We make such a fuss about nontraditional venues nowdays. We pat ourselves on the back for turning non-theaters into theaters, and for taking nonactors and making them actors, and this is supposed to be new.

It's not new. Not in Omaha. At the end of November in 1902, the entirety of Billy Maloney's Saloon in Omaha became an impromptu venue, with many of the employees and habitues serving as performers, all at under the direction of one man.

But first, a brief sentence about Billy Maloney's. There's not to much to say about the venue, except the owner seems to have been a down-on-his-luck boxer with some ties to the underworld -- he is on one occasion connected to kidnapper Pat Crowe. He owned a place that onetime bartender Jud Cree described to the World-Herald in 1942 as having "color" and being populated by real "characters."

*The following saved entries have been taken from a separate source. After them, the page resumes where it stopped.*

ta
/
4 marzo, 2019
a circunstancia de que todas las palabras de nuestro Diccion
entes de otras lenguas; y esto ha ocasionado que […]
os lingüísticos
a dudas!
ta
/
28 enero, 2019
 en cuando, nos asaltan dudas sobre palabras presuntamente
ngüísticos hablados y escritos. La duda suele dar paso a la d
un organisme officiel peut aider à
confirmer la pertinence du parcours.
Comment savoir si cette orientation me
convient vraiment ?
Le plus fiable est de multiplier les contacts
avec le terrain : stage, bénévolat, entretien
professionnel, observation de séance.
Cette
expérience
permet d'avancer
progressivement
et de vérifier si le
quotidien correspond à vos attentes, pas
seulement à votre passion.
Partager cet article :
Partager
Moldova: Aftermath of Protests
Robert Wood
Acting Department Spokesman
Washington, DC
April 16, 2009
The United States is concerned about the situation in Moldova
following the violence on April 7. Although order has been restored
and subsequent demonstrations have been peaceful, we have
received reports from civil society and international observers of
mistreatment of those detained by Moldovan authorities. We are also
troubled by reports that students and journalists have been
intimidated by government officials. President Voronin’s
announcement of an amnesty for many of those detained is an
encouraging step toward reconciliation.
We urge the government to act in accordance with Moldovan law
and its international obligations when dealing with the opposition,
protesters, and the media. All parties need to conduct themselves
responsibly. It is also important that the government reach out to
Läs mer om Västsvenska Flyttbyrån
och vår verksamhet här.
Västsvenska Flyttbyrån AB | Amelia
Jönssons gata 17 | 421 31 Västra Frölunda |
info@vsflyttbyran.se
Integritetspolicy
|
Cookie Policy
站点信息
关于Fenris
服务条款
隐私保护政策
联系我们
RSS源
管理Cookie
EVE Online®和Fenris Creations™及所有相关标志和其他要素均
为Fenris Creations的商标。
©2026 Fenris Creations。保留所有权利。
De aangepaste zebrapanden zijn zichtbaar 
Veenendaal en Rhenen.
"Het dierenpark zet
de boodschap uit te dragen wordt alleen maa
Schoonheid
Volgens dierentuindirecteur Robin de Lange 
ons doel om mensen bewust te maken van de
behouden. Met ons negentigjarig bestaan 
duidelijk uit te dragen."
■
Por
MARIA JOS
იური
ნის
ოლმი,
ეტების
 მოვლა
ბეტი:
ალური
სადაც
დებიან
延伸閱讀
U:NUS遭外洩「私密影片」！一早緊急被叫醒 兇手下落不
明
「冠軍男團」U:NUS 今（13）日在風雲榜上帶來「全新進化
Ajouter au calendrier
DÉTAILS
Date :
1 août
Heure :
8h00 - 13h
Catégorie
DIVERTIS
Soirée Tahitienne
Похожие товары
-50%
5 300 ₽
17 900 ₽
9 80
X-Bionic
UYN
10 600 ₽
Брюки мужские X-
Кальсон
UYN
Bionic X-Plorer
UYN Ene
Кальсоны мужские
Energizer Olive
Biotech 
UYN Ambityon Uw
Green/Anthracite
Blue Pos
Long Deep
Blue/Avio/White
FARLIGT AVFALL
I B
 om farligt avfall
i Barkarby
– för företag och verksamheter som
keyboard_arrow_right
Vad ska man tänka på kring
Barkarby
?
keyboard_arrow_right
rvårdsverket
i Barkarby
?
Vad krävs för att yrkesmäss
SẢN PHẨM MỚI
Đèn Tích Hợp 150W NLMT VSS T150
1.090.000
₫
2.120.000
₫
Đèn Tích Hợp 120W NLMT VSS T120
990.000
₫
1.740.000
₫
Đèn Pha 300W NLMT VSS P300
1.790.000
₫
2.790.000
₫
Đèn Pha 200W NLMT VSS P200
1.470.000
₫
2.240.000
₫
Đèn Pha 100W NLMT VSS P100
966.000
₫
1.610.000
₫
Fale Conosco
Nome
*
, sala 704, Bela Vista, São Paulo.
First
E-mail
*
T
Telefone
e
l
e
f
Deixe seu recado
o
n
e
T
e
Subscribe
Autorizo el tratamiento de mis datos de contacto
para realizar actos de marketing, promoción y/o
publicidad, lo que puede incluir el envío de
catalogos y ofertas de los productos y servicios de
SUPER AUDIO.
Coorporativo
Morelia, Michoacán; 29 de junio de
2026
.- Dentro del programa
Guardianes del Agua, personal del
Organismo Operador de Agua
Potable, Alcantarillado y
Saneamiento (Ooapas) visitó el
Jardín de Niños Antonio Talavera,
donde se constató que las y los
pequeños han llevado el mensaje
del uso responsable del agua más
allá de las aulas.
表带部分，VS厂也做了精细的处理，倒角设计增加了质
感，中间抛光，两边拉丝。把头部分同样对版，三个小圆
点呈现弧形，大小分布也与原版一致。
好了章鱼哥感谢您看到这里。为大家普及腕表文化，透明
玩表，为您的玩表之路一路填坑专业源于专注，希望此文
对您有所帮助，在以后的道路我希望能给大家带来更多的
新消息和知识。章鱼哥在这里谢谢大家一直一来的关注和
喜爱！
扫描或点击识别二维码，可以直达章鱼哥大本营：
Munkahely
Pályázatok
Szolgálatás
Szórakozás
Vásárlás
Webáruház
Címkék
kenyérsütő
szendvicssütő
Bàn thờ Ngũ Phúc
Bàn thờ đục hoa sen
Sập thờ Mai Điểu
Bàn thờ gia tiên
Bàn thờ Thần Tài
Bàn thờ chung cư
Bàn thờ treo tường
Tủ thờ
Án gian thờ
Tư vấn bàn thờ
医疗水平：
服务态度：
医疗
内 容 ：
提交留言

Among these was Ferdinand Ahler, a small man from Augusta, WI, who inebriated himself in the bar that day in 1902 and declared himself a great fighter. Someone objected, and here is where the story gets a little theatrical. I'll let the World-Herald take over the narration here:

"... Ahler grabbed a chair and made the whole bunch, audience, waiters, and performers stand up against the wall with their hands at their sides like little soldiers.

"When he had everyone arranged to his satisfaction Ahler picked out the piano player and bellowed:

"'You play!'

"The piano player played and, to the tune of 'I Don't Know Why I Love You, But I Do,' Ahler piled up the tables and the chairs in the center of the room. Then he picked out a likely looking damsel and ordered her to sing. She did. Meantime Ahler placed a chair on a table and himself on a the chair and reigned supreme over the whole roomful of men and women. As soon as one singer had exhausted her repertoire he would make her take her place in line again and another fairy would be ordered beneath the limelight."

Ahler continued like this, threatening patrons with a lifted chair, sometimes conducting them with the chair, until one press-ganged performer managed to sneak out and alert the police. They sent an officer, Dan Baldwin, who raced back to Billy Maloney's.

There, he met a man exiting the bar and singing jauntily, so he arrested him. It wasn't until he got back to the station that the mistake was uncovered, and so Baldwin returned to the bar. When he entered, Ahler was still conducting, and briefly menaced him with the chair in order to force him into line. Ahler then noticed Baldwin's badge.

"The game is played," Ahler said dejectedly. "I'll go with you, Mr. Officer, but I want to tell you if there's anyone can run the music shop I'm it."

Ahler was fined $1. The police wanted to charge him with running an unlicensed theater, but the judge wouldn't hear it.

About the author

Max Sparber is a playwright and historian who lives in Omaha, Nebraska.